The planning and organisation has only just begun. I see it evolving, growing and going national over the next few years. 10,000 lanterns nationally on Anzac Day eve 2015, the centenary of the Gallipoli landing.

Best we can.

For peace!

Graeme Dunstan
0407 951 688


  1. Australia was founded by the military actually, and its popularity has been the norm and has grown ever since.

  2. “Australia was founded by the military” sounds like hyperbole to me. Australia was founded as a penal colony by the British Crown, which used both military and civil personnel to administer and regulate. By far the majority of new settlers were prisoners, and I find it hard to imagine they were happy about the military presence. As well as the European colonists, there were the Aboriginal inhabitants. Likewise I doubt they held too much affection for the colonial military.

    In any event we are called upon by Christ, not to participate in popularity contests, but to love God, love one another, and bring forth the Kingdom on Earth. I’m not aware of any passage in the Gospels telling us this will be either easy OR popular. I think the idea of restoring Christianity to ANZAC Day is great, prophetic even.

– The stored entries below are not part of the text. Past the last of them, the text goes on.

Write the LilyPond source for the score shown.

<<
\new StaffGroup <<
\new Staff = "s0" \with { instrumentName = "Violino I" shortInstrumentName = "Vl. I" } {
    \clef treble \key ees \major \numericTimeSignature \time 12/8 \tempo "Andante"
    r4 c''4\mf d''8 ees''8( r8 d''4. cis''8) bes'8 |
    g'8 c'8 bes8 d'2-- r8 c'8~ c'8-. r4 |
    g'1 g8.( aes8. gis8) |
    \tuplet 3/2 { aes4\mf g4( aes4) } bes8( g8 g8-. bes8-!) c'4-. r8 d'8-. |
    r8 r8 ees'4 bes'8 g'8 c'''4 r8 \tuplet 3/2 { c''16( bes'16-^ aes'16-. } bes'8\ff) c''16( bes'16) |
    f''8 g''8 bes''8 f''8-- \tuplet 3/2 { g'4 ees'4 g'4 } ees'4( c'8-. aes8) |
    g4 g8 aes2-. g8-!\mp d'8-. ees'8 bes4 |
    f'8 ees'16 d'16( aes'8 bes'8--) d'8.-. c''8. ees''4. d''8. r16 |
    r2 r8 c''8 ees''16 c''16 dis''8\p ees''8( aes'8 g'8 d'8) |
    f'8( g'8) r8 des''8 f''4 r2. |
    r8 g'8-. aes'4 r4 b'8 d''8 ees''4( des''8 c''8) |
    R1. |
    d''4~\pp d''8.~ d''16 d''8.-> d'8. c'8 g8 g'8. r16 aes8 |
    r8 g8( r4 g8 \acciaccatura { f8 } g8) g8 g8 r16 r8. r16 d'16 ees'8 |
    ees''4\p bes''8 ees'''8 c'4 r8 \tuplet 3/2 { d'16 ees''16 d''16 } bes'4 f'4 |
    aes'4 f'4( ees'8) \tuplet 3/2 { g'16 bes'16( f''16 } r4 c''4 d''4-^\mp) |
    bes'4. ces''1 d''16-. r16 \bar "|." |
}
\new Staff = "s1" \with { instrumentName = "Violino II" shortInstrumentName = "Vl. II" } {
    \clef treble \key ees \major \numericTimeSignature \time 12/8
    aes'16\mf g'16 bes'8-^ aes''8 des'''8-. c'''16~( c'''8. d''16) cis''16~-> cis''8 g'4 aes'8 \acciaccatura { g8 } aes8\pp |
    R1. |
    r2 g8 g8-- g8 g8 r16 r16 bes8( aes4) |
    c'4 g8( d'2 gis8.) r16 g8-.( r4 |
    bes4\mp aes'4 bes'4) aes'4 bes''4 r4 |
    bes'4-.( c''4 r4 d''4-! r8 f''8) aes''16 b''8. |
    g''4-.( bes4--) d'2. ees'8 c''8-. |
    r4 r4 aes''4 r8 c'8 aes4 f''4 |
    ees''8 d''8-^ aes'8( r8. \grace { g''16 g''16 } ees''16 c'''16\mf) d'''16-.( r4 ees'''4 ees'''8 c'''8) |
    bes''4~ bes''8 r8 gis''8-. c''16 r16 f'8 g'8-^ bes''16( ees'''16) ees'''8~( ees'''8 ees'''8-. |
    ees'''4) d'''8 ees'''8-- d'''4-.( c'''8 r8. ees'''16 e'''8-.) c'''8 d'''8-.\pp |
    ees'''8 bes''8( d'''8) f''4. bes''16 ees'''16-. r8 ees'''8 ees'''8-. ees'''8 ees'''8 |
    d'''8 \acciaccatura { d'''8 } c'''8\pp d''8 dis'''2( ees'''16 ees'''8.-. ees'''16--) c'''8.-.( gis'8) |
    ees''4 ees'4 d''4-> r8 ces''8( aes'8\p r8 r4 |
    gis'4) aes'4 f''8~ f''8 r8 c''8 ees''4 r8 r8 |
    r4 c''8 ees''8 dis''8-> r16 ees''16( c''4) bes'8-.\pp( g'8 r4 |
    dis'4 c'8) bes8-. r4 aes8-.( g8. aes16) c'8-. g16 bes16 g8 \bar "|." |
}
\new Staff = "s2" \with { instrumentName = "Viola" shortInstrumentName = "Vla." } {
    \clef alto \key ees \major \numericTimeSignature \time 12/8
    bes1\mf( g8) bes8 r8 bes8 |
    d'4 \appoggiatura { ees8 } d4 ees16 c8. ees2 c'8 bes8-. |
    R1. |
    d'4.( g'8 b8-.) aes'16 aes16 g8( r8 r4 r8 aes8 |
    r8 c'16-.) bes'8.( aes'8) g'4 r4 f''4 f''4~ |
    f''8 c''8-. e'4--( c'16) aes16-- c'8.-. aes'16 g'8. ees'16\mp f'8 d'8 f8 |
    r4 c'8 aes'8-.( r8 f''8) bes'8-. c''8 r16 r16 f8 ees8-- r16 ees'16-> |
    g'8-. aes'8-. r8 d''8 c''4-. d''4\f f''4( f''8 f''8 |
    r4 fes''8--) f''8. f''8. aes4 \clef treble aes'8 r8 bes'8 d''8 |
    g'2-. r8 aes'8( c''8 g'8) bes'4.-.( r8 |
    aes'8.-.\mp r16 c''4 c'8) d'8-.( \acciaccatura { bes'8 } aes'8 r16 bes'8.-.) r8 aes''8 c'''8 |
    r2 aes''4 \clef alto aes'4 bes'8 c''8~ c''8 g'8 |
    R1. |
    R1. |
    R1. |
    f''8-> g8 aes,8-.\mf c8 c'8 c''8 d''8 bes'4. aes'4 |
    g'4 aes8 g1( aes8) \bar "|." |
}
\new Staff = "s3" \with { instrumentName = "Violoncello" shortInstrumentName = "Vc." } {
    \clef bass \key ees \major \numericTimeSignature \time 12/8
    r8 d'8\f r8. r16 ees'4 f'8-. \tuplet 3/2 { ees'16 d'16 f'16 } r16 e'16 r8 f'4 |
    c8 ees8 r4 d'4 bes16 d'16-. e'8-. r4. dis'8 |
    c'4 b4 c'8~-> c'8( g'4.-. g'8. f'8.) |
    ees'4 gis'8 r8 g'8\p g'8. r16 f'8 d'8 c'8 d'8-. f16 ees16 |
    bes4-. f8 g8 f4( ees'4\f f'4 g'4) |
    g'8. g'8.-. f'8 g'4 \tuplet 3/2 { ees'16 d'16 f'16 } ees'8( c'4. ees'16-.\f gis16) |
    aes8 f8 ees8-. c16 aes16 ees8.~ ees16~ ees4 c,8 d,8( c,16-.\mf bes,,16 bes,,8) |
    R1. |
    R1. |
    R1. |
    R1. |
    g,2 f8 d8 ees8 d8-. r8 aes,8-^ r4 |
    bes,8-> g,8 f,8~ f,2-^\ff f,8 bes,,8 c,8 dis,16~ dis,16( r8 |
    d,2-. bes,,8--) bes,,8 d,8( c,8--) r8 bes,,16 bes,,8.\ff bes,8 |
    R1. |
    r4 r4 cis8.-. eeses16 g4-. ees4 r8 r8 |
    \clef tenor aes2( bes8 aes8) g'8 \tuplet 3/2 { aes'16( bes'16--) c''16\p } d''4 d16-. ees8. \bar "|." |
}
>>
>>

  3. The prisoners were not settlers, but rather prisoners serving time, (most charged unjustly by our standards).
    The land was under the control of the military and was under military law - it was not a free settlement. It employed civilians just as it does today. The military takes control of an area which is under martial law even today,the 'crown' decides which other authorities will govern in such an area.
    No one is free to just move into such an area - as we saw during the recent flash floods west of Brisbane.
    In the case of the first English settlements free settlers had to gain permission to move to the area under control of the military.
    No, the prisoners would not have been happy to be guarded, most prisoners are not.
    The aboriginals were curious, and happy to share and support until the new comers outstayed their welcome as is what happened in North America.
    During Anzac day celebrations, chaplains from most denominations are in attendance, in fact they are the ones who lead the prayers. So Chrisitnaity is represented and is in Anzac day, as they have always been.
    The chaplians make the point during the services that they are not there to glorify war, but to remember the dead and the victims of war.
    It has always been that way since the first Anzac day service.
    As a former Army Officer, during Anzac day, I honour the dead as I would at any funeral service which is what Anzac day was and still is. If you want to protest on Anzac day, I suggest you do it where civilian workers and contractors make the weapons and ammunition, and leave people in peace to remember the dead who died in a useless battle designed and implemented by a civilian. Civilians of Australia and Britian voted for the governments who made war. Please honour the dead.
    You won't find a Chaplain holding a service at a munitions factory on Anzac day.

  4. My comment would be that Anonymous has a strange view of history - the convicts would certainly have not regarded the military, who were really prison officers, with any enthusiasm. Popularity was the norm with whom? The military? Certainly not the convicts and certainly not the Aboriginals.

    Historically the military have had a small place in Australian history. How many military figures have been elected to Parliament or played a leading role in Australian society? the most significant military figures have achieved their status through non-military activity. Major General Stretton for the recovery effort in Darwin after Cyclone Tracy comes to mind.